§ Source document:

────────────────────

Transcriptome Analysis Reveals a Signature Profile for Tick-Borne Flavivirus Persistence in HEK 293T Cells.

Luwanika Mlera, Jennifer Lam, Danielle K Offerdahl, Craig Martens, Daniel Sturdevant, Charles V Turner, Stephen F Porcella, Marshall E Bloom
Author Information
  1. Luwanika Mlera: Laboratory of Virology, Rocky Mountain Laboratories, National Institutes of Allergy and Infectious Diseases, National Institutes of Health, Hamilton, Montana, USA Luwanika.Mlera@nih.gov.
  2. Jennifer Lam: Laboratory of Virology, Rocky Mountain Laboratories, National Institutes of Allergy and Infectious Diseases, National Institutes of Health, Hamilton, Montana, USA.
  3. Danielle K Offerdahl: Laboratory of Virology, Rocky Mountain Laboratories, National Institutes of Allergy and Infectious Diseases, National Institutes of Health, Hamilton, Montana, USA.
  4. Craig Martens: Genomics Unit, Research Technologies Section, Rocky Mountain Laboratories, National Institute of Allergy and Infectious Diseases, Hamilton, Montana, USA.
  5. Daniel Sturdevant: Genomics Unit, Research Technologies Section, Rocky Mountain Laboratories, National Institute of Allergy and Infectious Diseases, Hamilton, Montana, USA.

────────────────────

§ Entries provided:
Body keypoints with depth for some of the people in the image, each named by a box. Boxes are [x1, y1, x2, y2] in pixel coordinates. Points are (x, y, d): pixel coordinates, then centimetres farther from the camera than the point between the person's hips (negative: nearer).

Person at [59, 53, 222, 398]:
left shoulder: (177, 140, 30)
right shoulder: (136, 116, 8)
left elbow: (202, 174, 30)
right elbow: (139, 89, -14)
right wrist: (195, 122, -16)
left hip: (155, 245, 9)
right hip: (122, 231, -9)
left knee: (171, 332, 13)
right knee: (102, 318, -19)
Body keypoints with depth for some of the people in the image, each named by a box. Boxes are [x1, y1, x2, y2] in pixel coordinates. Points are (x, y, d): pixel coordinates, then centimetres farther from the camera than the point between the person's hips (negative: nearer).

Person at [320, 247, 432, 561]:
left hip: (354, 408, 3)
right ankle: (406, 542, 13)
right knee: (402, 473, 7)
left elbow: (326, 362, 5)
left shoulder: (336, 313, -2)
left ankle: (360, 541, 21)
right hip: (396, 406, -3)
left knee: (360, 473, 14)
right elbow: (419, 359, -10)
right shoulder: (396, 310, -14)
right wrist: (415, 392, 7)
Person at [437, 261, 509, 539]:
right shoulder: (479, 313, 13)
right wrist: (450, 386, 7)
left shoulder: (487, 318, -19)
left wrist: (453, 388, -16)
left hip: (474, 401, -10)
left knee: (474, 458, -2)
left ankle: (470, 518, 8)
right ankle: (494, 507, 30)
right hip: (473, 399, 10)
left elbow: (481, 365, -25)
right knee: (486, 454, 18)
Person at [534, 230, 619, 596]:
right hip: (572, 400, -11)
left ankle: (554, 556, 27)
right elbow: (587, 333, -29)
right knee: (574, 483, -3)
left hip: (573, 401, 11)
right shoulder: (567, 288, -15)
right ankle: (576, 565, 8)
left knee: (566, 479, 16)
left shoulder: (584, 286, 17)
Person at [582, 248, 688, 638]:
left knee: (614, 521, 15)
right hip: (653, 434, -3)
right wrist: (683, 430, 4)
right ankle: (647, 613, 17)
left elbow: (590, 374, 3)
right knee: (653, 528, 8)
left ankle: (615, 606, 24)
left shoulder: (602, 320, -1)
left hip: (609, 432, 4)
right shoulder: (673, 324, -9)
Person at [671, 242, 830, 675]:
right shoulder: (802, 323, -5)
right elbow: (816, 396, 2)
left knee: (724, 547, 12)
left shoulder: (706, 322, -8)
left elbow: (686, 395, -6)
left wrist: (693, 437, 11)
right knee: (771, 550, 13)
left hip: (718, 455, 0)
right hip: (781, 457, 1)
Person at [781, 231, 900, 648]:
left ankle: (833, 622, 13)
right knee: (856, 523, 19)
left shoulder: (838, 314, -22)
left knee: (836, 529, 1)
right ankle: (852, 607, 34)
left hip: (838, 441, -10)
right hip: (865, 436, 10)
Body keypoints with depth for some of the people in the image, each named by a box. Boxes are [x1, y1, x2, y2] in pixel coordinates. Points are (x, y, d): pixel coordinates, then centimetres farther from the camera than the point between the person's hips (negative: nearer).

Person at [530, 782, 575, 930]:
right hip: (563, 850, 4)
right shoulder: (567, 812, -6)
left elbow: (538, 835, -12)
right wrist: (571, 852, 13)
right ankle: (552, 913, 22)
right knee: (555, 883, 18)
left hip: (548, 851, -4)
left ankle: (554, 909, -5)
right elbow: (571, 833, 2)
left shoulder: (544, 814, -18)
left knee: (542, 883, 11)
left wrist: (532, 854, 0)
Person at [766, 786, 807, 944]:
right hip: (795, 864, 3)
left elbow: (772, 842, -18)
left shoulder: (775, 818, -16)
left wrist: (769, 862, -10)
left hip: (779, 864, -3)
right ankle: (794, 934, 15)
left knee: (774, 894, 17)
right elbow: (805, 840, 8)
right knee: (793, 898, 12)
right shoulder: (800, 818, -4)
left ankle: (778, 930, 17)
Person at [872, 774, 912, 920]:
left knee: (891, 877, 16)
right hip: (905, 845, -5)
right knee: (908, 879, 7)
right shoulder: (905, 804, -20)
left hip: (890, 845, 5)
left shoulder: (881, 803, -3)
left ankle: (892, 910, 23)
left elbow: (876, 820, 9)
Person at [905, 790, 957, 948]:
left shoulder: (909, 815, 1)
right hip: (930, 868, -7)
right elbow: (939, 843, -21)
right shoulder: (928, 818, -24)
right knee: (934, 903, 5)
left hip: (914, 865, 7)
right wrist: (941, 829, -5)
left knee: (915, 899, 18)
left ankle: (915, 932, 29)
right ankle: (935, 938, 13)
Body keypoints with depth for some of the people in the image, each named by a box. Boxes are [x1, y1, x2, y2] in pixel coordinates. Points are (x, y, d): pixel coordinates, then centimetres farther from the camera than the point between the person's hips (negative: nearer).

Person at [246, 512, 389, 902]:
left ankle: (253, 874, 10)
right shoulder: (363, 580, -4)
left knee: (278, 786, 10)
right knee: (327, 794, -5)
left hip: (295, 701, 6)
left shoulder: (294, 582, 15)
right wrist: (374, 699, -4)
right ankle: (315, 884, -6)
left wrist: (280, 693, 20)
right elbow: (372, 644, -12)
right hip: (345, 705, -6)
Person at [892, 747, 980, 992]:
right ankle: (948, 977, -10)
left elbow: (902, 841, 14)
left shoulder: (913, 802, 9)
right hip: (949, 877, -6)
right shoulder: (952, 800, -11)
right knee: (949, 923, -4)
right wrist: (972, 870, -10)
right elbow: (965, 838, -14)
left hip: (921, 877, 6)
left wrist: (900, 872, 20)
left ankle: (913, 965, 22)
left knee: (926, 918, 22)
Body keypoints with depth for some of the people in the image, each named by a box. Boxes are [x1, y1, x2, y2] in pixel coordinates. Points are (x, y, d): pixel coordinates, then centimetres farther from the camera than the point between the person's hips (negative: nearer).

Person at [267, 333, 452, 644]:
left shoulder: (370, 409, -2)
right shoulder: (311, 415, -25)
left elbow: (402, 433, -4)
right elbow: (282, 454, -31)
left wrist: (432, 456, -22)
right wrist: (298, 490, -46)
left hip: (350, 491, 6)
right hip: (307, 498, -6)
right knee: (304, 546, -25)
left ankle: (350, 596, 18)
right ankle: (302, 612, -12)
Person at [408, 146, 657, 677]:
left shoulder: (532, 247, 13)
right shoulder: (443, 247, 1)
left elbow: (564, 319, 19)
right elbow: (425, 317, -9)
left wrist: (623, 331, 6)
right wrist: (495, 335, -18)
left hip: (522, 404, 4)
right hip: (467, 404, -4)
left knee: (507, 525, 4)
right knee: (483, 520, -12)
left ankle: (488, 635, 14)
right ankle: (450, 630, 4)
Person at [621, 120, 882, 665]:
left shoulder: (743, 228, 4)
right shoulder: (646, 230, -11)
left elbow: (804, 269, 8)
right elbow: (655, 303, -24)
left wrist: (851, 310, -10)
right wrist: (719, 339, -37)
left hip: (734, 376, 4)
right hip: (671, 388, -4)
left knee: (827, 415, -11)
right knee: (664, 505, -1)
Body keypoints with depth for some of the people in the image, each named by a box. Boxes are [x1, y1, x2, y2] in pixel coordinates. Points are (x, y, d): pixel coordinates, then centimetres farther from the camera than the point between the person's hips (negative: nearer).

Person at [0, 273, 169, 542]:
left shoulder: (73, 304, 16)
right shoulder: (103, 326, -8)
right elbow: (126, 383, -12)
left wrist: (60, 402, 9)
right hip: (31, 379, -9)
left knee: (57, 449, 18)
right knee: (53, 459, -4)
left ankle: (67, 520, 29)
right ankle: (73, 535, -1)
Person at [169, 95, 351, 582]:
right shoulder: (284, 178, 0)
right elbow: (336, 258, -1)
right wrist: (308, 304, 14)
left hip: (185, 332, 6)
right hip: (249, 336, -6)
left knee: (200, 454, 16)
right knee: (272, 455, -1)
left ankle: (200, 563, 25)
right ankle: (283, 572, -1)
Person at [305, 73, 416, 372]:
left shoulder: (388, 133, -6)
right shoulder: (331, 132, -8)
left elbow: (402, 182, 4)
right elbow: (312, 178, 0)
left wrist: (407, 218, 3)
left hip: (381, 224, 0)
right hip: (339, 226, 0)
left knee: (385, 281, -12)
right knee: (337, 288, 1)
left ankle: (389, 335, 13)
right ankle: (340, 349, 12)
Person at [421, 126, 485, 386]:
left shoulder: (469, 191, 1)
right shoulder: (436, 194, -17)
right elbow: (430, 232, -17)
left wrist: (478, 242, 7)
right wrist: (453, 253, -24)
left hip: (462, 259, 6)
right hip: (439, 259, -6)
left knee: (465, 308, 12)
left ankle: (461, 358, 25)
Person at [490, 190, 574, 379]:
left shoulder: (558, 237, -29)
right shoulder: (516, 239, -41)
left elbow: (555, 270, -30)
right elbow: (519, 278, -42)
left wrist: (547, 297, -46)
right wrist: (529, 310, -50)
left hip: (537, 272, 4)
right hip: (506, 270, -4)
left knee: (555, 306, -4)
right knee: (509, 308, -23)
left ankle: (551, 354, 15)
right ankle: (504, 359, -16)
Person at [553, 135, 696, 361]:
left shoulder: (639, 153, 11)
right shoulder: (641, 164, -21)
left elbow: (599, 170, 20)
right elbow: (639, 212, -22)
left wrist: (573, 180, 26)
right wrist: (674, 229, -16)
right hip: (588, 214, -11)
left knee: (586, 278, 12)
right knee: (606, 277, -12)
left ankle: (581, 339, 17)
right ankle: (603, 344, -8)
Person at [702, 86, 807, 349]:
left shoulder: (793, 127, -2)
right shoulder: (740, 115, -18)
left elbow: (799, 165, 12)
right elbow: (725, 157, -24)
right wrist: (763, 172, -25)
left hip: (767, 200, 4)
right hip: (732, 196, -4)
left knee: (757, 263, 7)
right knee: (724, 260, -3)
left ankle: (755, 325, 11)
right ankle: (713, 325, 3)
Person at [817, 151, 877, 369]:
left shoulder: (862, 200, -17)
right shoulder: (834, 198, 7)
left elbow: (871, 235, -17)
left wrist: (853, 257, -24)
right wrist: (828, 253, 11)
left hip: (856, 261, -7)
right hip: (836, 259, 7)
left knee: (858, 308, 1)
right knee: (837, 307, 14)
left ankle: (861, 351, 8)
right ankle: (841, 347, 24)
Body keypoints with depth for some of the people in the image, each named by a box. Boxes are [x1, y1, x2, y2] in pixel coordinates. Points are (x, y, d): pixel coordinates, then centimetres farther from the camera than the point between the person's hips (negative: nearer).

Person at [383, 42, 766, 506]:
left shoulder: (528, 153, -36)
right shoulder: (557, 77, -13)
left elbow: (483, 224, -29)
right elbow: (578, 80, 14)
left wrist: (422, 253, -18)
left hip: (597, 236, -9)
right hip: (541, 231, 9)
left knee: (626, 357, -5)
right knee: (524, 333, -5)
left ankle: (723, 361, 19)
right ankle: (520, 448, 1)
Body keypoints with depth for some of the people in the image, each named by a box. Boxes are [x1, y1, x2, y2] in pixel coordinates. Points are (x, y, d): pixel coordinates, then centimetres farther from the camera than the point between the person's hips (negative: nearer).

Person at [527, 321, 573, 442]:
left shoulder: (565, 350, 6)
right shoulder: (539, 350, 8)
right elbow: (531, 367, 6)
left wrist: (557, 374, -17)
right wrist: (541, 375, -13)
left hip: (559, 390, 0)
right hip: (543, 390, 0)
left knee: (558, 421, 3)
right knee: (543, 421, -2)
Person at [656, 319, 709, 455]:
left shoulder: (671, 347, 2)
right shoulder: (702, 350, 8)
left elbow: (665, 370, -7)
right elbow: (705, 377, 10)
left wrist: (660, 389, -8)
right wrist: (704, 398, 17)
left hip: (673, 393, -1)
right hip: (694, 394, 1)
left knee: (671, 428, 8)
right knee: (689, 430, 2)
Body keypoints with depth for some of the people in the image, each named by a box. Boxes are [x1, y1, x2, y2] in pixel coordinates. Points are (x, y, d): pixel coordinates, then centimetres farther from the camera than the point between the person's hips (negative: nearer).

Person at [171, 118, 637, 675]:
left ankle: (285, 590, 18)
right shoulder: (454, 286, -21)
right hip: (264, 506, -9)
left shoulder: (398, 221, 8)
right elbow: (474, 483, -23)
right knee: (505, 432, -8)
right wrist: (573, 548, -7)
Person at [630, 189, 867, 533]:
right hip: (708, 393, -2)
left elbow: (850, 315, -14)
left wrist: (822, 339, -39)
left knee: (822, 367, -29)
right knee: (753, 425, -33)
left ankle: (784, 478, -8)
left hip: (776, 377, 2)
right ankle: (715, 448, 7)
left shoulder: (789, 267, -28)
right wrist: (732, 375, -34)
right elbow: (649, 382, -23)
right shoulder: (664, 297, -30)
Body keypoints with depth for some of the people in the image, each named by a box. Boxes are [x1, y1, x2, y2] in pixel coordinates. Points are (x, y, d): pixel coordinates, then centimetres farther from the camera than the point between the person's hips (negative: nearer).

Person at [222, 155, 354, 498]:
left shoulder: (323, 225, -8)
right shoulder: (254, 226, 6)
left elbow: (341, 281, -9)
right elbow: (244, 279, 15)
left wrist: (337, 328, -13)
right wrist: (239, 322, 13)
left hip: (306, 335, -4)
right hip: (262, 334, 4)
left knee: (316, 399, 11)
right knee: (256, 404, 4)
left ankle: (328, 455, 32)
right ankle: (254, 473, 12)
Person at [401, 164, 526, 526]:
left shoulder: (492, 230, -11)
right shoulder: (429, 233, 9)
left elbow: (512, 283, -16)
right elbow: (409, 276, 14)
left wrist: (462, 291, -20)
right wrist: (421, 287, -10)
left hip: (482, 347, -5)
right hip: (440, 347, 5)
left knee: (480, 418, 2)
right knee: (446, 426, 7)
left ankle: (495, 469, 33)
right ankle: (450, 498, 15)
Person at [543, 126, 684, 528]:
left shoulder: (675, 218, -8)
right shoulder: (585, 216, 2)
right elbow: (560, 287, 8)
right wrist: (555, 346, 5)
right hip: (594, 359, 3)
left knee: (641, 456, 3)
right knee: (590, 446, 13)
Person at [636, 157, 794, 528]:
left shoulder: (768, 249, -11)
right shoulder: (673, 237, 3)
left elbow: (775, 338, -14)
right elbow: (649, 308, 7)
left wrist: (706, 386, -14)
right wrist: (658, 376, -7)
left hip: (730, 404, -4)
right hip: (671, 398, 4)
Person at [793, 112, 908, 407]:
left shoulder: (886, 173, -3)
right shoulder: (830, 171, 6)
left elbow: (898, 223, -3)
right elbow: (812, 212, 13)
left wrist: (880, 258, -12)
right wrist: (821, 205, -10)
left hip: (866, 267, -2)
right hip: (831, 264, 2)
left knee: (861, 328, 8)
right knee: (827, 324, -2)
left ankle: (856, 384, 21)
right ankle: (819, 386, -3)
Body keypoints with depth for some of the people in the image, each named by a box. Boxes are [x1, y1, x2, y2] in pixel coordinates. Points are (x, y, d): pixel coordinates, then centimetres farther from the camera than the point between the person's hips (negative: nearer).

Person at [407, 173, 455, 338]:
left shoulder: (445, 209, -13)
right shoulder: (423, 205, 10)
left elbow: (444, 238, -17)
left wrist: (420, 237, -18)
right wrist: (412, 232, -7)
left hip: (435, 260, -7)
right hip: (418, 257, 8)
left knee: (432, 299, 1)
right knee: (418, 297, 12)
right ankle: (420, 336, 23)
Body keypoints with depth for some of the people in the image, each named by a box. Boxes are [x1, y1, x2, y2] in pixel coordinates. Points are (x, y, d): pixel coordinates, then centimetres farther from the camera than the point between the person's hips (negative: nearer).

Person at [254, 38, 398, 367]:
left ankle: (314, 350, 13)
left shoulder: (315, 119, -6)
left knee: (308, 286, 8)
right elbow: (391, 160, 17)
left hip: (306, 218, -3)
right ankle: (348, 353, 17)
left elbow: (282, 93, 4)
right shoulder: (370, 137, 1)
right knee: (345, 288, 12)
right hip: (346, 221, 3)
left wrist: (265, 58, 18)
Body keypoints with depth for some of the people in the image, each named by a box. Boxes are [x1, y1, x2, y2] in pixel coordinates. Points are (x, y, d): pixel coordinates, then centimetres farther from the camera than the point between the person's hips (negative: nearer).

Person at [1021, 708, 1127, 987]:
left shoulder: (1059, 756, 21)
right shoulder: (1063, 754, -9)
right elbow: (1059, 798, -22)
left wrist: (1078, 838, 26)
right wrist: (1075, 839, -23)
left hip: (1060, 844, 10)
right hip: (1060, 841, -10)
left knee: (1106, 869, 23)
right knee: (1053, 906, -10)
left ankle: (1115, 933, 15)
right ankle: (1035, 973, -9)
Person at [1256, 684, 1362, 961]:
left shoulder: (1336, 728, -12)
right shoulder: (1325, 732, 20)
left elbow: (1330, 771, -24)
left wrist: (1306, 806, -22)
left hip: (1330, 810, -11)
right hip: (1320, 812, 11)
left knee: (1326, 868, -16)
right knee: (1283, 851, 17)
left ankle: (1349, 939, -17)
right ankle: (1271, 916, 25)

────────────────────

§ Questions:
[1] According to the paper excerpt, in which cells was the signature profile for tick-borne flavivirus persistence found?
[2] Copy the paper excerpt word for word from "Luwanika Mlera, Jennifer" up to and including "Montana, USA Luwanika.Mlera@nih.gov.".

§ Solutions:
[1] HEK 293T cells.

[2]
Luwanika Mlera, Jennifer Lam, Danielle K Offerdahl, Craig Martens, Daniel Sturdevant, Charles V Turner, Stephen F Porcella, Marshall E Bloom
Author Information
  1. Luwanika Mlera: Laboratory of Virology, Rocky Mountain Laboratories, National Institutes of Allergy and Infectious Diseases, National Institutes of Health, Hamilton, Montana, USA Luwanika.Mlera@nih.gov.